Então Lev-el-Hedyd exclamou com grande desgosto:
— Louvado seja Alá por ajudar a exterminar tal povo! – e ele se afastou da cama, começando a vasculhar o aposento. Em um instante ele correu de volta até nós, dizendo:
— Eis mais joias! E também dinheiro!
Ansioso, Nofuhl pegou as peças:
— Dinheiro! Dinheiro nos revelará mais do que as páginas da história!
Havia moedas de prata de diferentes tamanhos e duas pequenas peças de cobre. Nofuhl as estudou minuciosamente:
— A data mais recente é de 1957, pouco menos de mil anos atrás; mas a peça pode ter estado em circulação alguns anos antes da morte dessa mulher; também pode ter sido cunhada no próprio ano de sua morte. Traz a cabeça de Denis, o último dos ditadores Hy-Bernyanos3. A raça deve ter sido extinta antes do ano 1990 de sua era.
Então eu disse:
— Nunca nos contaste, ó Nofuhl, a causa do desaparecimento deles.

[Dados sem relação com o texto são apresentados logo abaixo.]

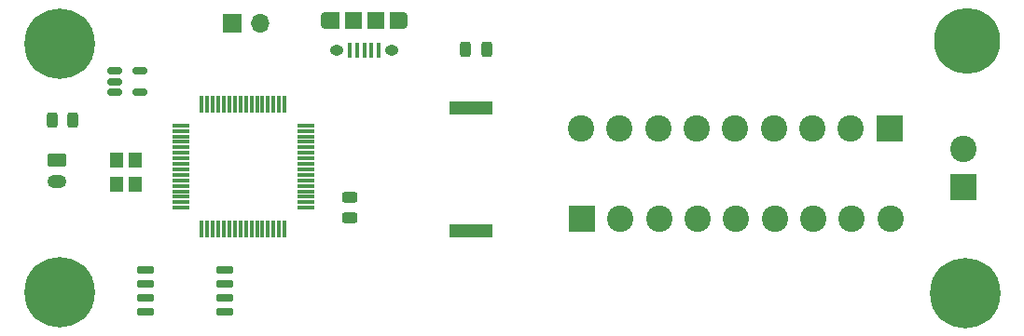
<source format=gbr>
%TF.GenerationSoftware,KiCad,Pcbnew,(6.0.1)*%
%TF.CreationDate,2022-04-25T15:24:58-05:00*%
%TF.ProjectId,Airbrake Controller,41697262-7261-46b6-9520-436f6e74726f,rev?*%
%TF.SameCoordinates,Original*%
%TF.FileFunction,Soldermask,Top*%
%TF.FilePolarity,Negative*%
%FSLAX46Y46*%
G04 Gerber Fmt 4.6, Leading zero omitted, Abs format (unit mm)*
G04 Created by KiCad (PCBNEW (6.0.1)) date 2022-04-25 15:24:58*
%MOMM*%
%LPD*%
G01*
G04 APERTURE LIST*
G04 Aperture macros list*
%AMRoundRect*
0 Rectangle with rounded corners*
0 $1 Rounding radius*
0 $2 $3 $4 $5 $6 $7 $8 $9 X,Y pos of 4 corners*
0 Add a 4 corners polygon primitive as box body*
4,1,4,$2,$3,$4,$5,$6,$7,$8,$9,$2,$3,0*
0 Add four circle primitives for the rounded corners*
1,1,$1+$1,$2,$3*
1,1,$1+$1,$4,$5*
1,1,$1+$1,$6,$7*
1,1,$1+$1,$8,$9*
0 Add four rect primitives between the rounded corners*
20,1,$1+$1,$2,$3,$4,$5,0*
20,1,$1+$1,$4,$5,$6,$7,0*
20,1,$1+$1,$6,$7,$8,$9,0*
20,1,$1+$1,$8,$9,$2,$3,0*%
G04 Aperture macros list end*
%ADD10R,2.400000X2.400000*%
%ADD11C,2.400000*%
%ADD12C,0.800000*%
%ADD13C,6.400000*%
%ADD14RoundRect,0.150000X0.650000X0.150000X-0.650000X0.150000X-0.650000X-0.150000X0.650000X-0.150000X0*%
%ADD15R,1.700000X1.700000*%
%ADD16O,1.700000X1.700000*%
%ADD17RoundRect,0.243750X-0.243750X-0.456250X0.243750X-0.456250X0.243750X0.456250X-0.243750X0.456250X0*%
%ADD18RoundRect,0.250000X-0.625000X0.350000X-0.625000X-0.350000X0.625000X-0.350000X0.625000X0.350000X0*%
%ADD19O,1.750000X1.200000*%
%ADD20RoundRect,0.243750X0.243750X0.456250X-0.243750X0.456250X-0.243750X-0.456250X0.243750X-0.456250X0*%
%ADD21R,1.200000X1.400000*%
%ADD22RoundRect,0.243750X0.456250X-0.243750X0.456250X0.243750X-0.456250X0.243750X-0.456250X-0.243750X0*%
%ADD23C,6.000000*%
%ADD24R,4.000000X1.200000*%
%ADD25RoundRect,0.150000X-0.512500X-0.150000X0.512500X-0.150000X0.512500X0.150000X-0.512500X0.150000X0*%
%ADD26RoundRect,0.075000X-0.700000X-0.075000X0.700000X-0.075000X0.700000X0.075000X-0.700000X0.075000X0*%
%ADD27RoundRect,0.075000X-0.075000X-0.700000X0.075000X-0.700000X0.075000X0.700000X-0.075000X0.700000X0*%
%ADD28R,0.400000X1.350000*%
%ADD29R,1.500000X1.550000*%
%ADD30O,0.890000X1.550000*%
%ADD31R,1.200000X1.550000*%
%ADD32O,1.250000X0.950000*%
G04 APERTURE END LIST*
D10*
%TO.C,J5*%
X193013074Y-103511751D03*
D11*
X193013074Y-100011751D03*
%TD*%
D12*
%TO.C,H2*%
X108552362Y-113093895D03*
X113352362Y-113093895D03*
X112649418Y-111396839D03*
X110952362Y-110693895D03*
X110952362Y-115493895D03*
X109255306Y-111396839D03*
X112649418Y-114790951D03*
D13*
X110952362Y-113093895D03*
D12*
X109255306Y-114790951D03*
%TD*%
D14*
%TO.C,U2*%
X125895922Y-114869838D03*
X125895922Y-113599838D03*
X125895922Y-112329838D03*
X125895922Y-111059838D03*
X118695922Y-111059838D03*
X118695922Y-112329838D03*
X118695922Y-113599838D03*
X118695922Y-114869838D03*
%TD*%
D15*
%TO.C,J1*%
X126618406Y-88577368D03*
D16*
X129158406Y-88577368D03*
%TD*%
D17*
%TO.C,D1*%
X110244223Y-97404776D03*
X112119223Y-97404776D03*
%TD*%
D18*
%TO.C,J2*%
X110695863Y-101013057D03*
D19*
X110695863Y-103013057D03*
%TD*%
D20*
%TO.C,D3*%
X149686104Y-90940910D03*
X147811104Y-90940910D03*
%TD*%
D12*
%TO.C,H1*%
X110941341Y-88043383D03*
D13*
X110941341Y-90443383D03*
D12*
X113341341Y-90443383D03*
X110941341Y-92843383D03*
X109244285Y-88746327D03*
X112638397Y-88746327D03*
X108541341Y-90443383D03*
X112638397Y-92140439D03*
X109244285Y-92140439D03*
%TD*%
D21*
%TO.C,Y1*%
X116078198Y-101040139D03*
X116078198Y-103240139D03*
X117778198Y-103240139D03*
X117778198Y-101040139D03*
%TD*%
D22*
%TO.C,D2*%
X137239183Y-106311435D03*
X137239183Y-104436435D03*
%TD*%
D12*
%TO.C,H3*%
X194924017Y-88639387D03*
X193333027Y-92480377D03*
X195583027Y-90230377D03*
D23*
X193333027Y-90230377D03*
D12*
X191742037Y-88639387D03*
X191742037Y-91821367D03*
X193333027Y-87980377D03*
X191083027Y-90230377D03*
X194924017Y-91821367D03*
%TD*%
D24*
%TO.C,BZ1*%
X148320374Y-107464544D03*
X148320374Y-96264544D03*
%TD*%
D12*
%TO.C,H4*%
X190721534Y-113115426D03*
X191424478Y-114812482D03*
X194818590Y-111418370D03*
X195521534Y-113115426D03*
X191424478Y-111418370D03*
X194818590Y-114812482D03*
X193121534Y-110715426D03*
X193121534Y-115515426D03*
D13*
X193121534Y-113115426D03*
%TD*%
D25*
%TO.C,U1*%
X115970080Y-92955010D03*
X115970080Y-93905010D03*
X115970080Y-94855010D03*
X118245080Y-94855010D03*
X118245080Y-92955010D03*
%TD*%
D26*
%TO.C,U3*%
X121928812Y-97884272D03*
X121928812Y-98384272D03*
X121928812Y-98884272D03*
X121928812Y-99384272D03*
X121928812Y-99884272D03*
X121928812Y-100384272D03*
X121928812Y-100884272D03*
X121928812Y-101384272D03*
X121928812Y-101884272D03*
X121928812Y-102384272D03*
X121928812Y-102884272D03*
X121928812Y-103384272D03*
X121928812Y-103884272D03*
X121928812Y-104384272D03*
X121928812Y-104884272D03*
X121928812Y-105384272D03*
D27*
X123853812Y-107309272D03*
X124353812Y-107309272D03*
X124853812Y-107309272D03*
X125353812Y-107309272D03*
X125853812Y-107309272D03*
X126353812Y-107309272D03*
X126853812Y-107309272D03*
X127353812Y-107309272D03*
X127853812Y-107309272D03*
X128353812Y-107309272D03*
X128853812Y-107309272D03*
X129353812Y-107309272D03*
X129853812Y-107309272D03*
X130353812Y-107309272D03*
X130853812Y-107309272D03*
X131353812Y-107309272D03*
D26*
X133278812Y-105384272D03*
X133278812Y-104884272D03*
X133278812Y-104384272D03*
X133278812Y-103884272D03*
X133278812Y-103384272D03*
X133278812Y-102884272D03*
X133278812Y-102384272D03*
X133278812Y-101884272D03*
X133278812Y-101384272D03*
X133278812Y-100884272D03*
X133278812Y-100384272D03*
X133278812Y-99884272D03*
X133278812Y-99384272D03*
X133278812Y-98884272D03*
X133278812Y-98384272D03*
X133278812Y-97884272D03*
D27*
X131353812Y-95959272D03*
X130853812Y-95959272D03*
X130353812Y-95959272D03*
X129853812Y-95959272D03*
X129353812Y-95959272D03*
X128853812Y-95959272D03*
X128353812Y-95959272D03*
X127853812Y-95959272D03*
X127353812Y-95959272D03*
X126853812Y-95959272D03*
X126353812Y-95959272D03*
X125853812Y-95959272D03*
X125353812Y-95959272D03*
X124853812Y-95959272D03*
X124353812Y-95959272D03*
X123853812Y-95959272D03*
%TD*%
D28*
%TO.C,J3*%
X139912258Y-91059857D03*
X139262258Y-91059857D03*
X138612258Y-91059857D03*
X137962258Y-91059857D03*
X137312258Y-91059857D03*
D29*
X139612258Y-88359857D03*
D30*
X142112258Y-88359857D03*
D31*
X135712258Y-88359857D03*
X141512258Y-88359857D03*
D32*
X136112258Y-91059857D03*
X141112258Y-91059857D03*
D29*
X137612258Y-88359857D03*
D30*
X135112258Y-88359857D03*
%TD*%
D10*
%TO.C,J7*%
X158361601Y-106389591D03*
D11*
X161861601Y-106389591D03*
X165361601Y-106389591D03*
X168861601Y-106389591D03*
X172361601Y-106389591D03*
X175861601Y-106389591D03*
X179361601Y-106389591D03*
X182861601Y-106389591D03*
X186361601Y-106389591D03*
%TD*%
D10*
%TO.C,J6*%
X186268636Y-98185760D03*
D11*
X182768636Y-98185760D03*
X179268636Y-98185760D03*
X175768636Y-98185760D03*
X172268636Y-98185760D03*
X168768636Y-98185760D03*
X165268636Y-98185760D03*
X161768636Y-98185760D03*
X158268636Y-98185760D03*
%TD*%
M02*

</source>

— Houve muitas causas, – ele respondeu. — Os mehrikanos em si eram de origem inglesa, mas povos de todas as partes da Europa vieram para cá em grande número. Embora os colonos originais fossem vigorosos e resistentes, o efeito do clima sobre as gerações seguintes foi fatal. Eles se tornaram magros e franzinos, com cabelos escassos, dentes frágeis e problemas digestivos. Doenças nervosas desconhecidas por nós provocaram estragos mortais. Entre 1945 e 1960, segundo o último censo do qual restou algum registro, a população caiu de noventa milhões para menos de doze milhões. As mudanças climáticas, do tipo que nenhuma outra terra experimentou, elas se iniciaram naquele período, e concluíram em menos de dez anos uma obra facilitada pela natureza agitada e vidas corridas deles. Em um mesmo dia, a temperatura podia variar do calor escaldante ao frio do inverno. Nenhuma compleição poderia resistir isso, e este continente vasto se tornou uma vez mais um ermo vazio.

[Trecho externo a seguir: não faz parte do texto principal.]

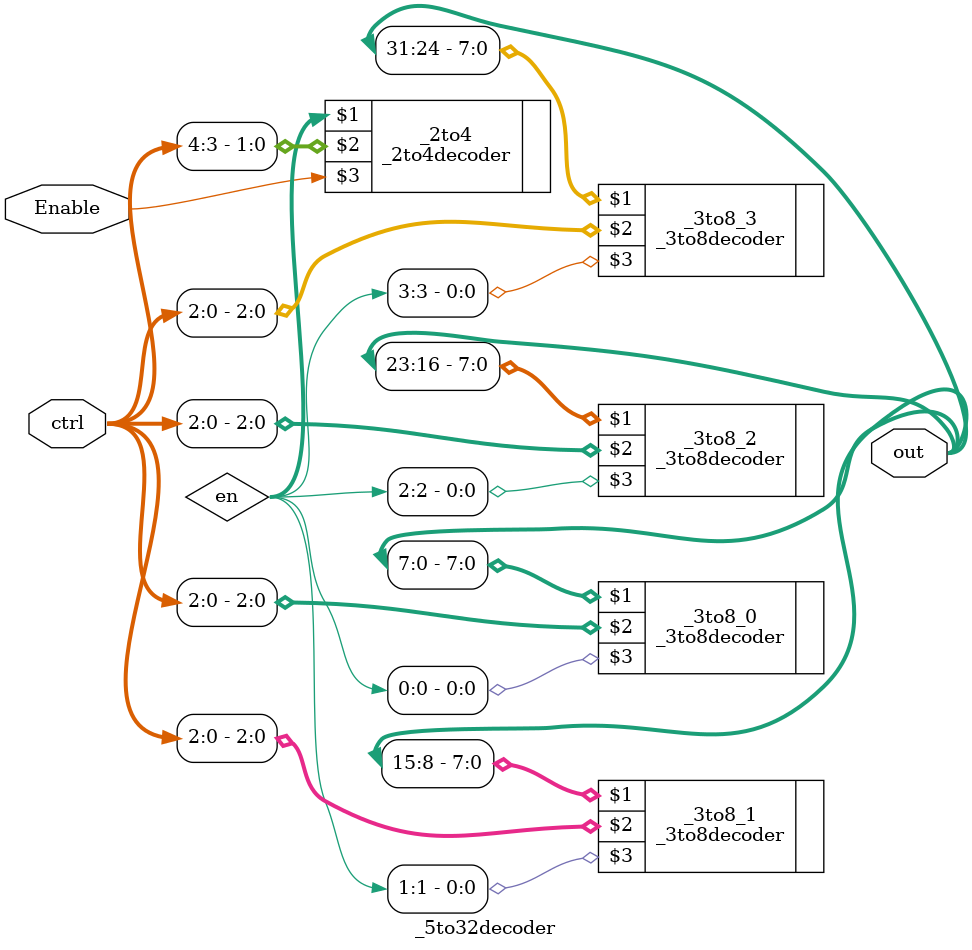
<source format=v>
/* This file is 5 to 32 decoder
Xuhui Gong
21/10/4
*/
module _5to32decoder(out, ctrl, Enable);

   input [4:0] ctrl;
	input Enable;
   output [31:0] out;
	
	wire [3:0] en;
	_2to4decoder _2to4(en, ctrl[4:3], Enable);
	
	_3to8decoder _3to8_0(out[7:0], ctrl[2:0], en[0]);
	_3to8decoder _3to8_1(out[15:8], ctrl[2:0], en[1]);
	_3to8decoder _3to8_2(out[23:16], ctrl[2:0], en[2]);
	_3to8decoder _3to8_3(out[31:24], ctrl[2:0], en[3]);	

endmodule

</source>
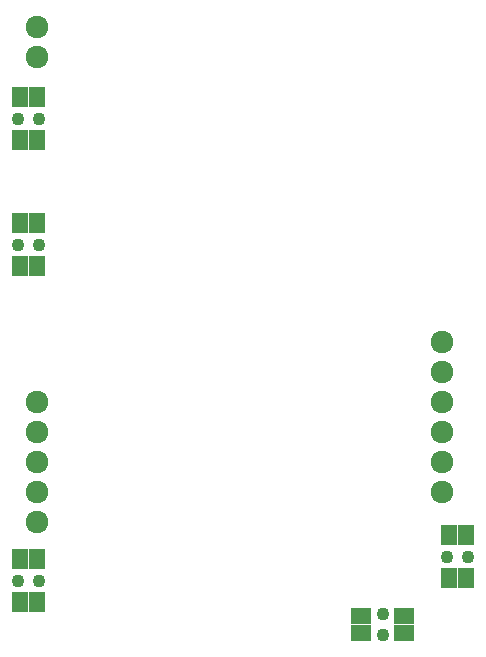
<source format=gbs>
G04 #@! TF.FileFunction,Soldermask,Bot*
%FSLAX46Y46*%
G04 Gerber Fmt 4.6, Leading zero omitted, Abs format (unit mm)*
G04 Created by KiCad (PCBNEW 4.0.4-stable) date 12/08/16 18:12:57*
%MOMM*%
%LPD*%
G01*
G04 APERTURE LIST*
%ADD10C,0.100000*%
%ADD11R,1.450000X1.800000*%
%ADD12C,1.100000*%
%ADD13R,1.800000X1.450000*%
%ADD14C,1.924000*%
G04 APERTURE END LIST*
D10*
D11*
X151093000Y-157712000D03*
X151093000Y-161312000D03*
X149643000Y-157712000D03*
X149643000Y-161312000D03*
D12*
X151268000Y-159512000D03*
X149468000Y-159512000D03*
D11*
X185965000Y-159280000D03*
X185965000Y-155680000D03*
X187415000Y-159280000D03*
X187415000Y-155680000D03*
D12*
X185790000Y-157480000D03*
X187590000Y-157480000D03*
D13*
X178540000Y-162470000D03*
X182140000Y-162470000D03*
X178540000Y-163920000D03*
X182140000Y-163920000D03*
D12*
X180340000Y-162295000D03*
X180340000Y-164095000D03*
D14*
X151041100Y-154533600D03*
X151041100Y-151993600D03*
X151041100Y-149453600D03*
X151041100Y-146913600D03*
X151041100Y-144373600D03*
X185331100Y-139293600D03*
X185331100Y-141833600D03*
X185331100Y-144373600D03*
X185331100Y-146913600D03*
X185331100Y-149453600D03*
X185331100Y-151993600D03*
X151041100Y-115163600D03*
X151041100Y-112623600D03*
D11*
X151093000Y-129264000D03*
X151093000Y-132864000D03*
X149643000Y-129264000D03*
X149643000Y-132864000D03*
D12*
X151268000Y-131064000D03*
X149468000Y-131064000D03*
D11*
X151093000Y-118596000D03*
X151093000Y-122196000D03*
X149643000Y-118596000D03*
X149643000Y-122196000D03*
D12*
X151268000Y-120396000D03*
X149468000Y-120396000D03*
M02*

</source>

Muito mais ele nos contou de natureza semelhante, mas estou sonolento demais para continuar escrevendo. Exploramos o resto da mansão, encontrando muito itens de interesse. Fiz com que vários objetos fossem carregados a bordo da Zlotuhb. (Estes objetos estão agora no museu da Faculdade Imperial em Teerã).